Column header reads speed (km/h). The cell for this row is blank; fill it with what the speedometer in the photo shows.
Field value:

...

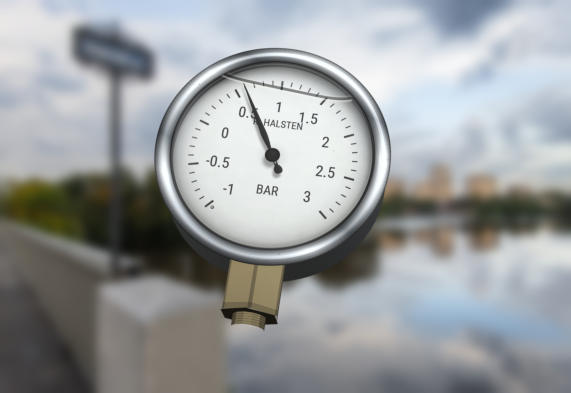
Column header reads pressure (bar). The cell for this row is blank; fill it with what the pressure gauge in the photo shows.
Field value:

---

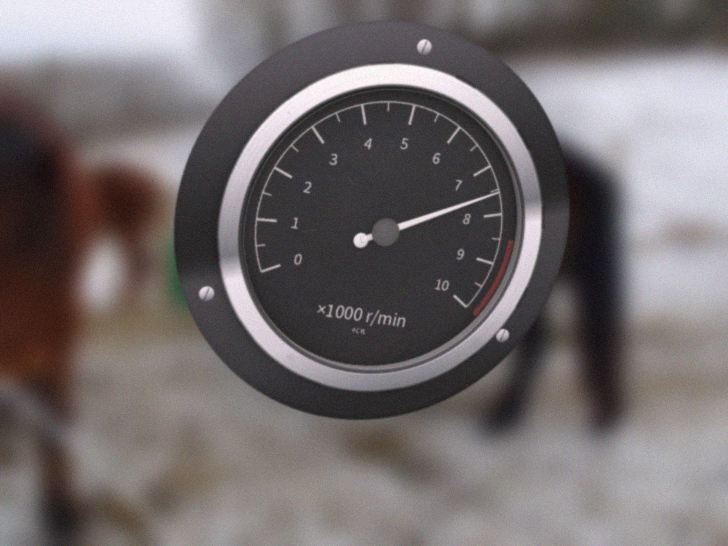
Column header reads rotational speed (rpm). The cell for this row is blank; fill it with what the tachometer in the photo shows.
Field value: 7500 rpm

### PROMPT
List each line of the data above that contains the string "cell". Treat uppercase and lowercase as different.

### RESPONSE BOX
Column header reads speed (km/h). The cell for this row is blank; fill it with what the speedometer in the photo shows.
Column header reads pressure (bar). The cell for this row is blank; fill it with what the pressure gauge in the photo shows.
Column header reads rotational speed (rpm). The cell for this row is blank; fill it with what the tachometer in the photo shows.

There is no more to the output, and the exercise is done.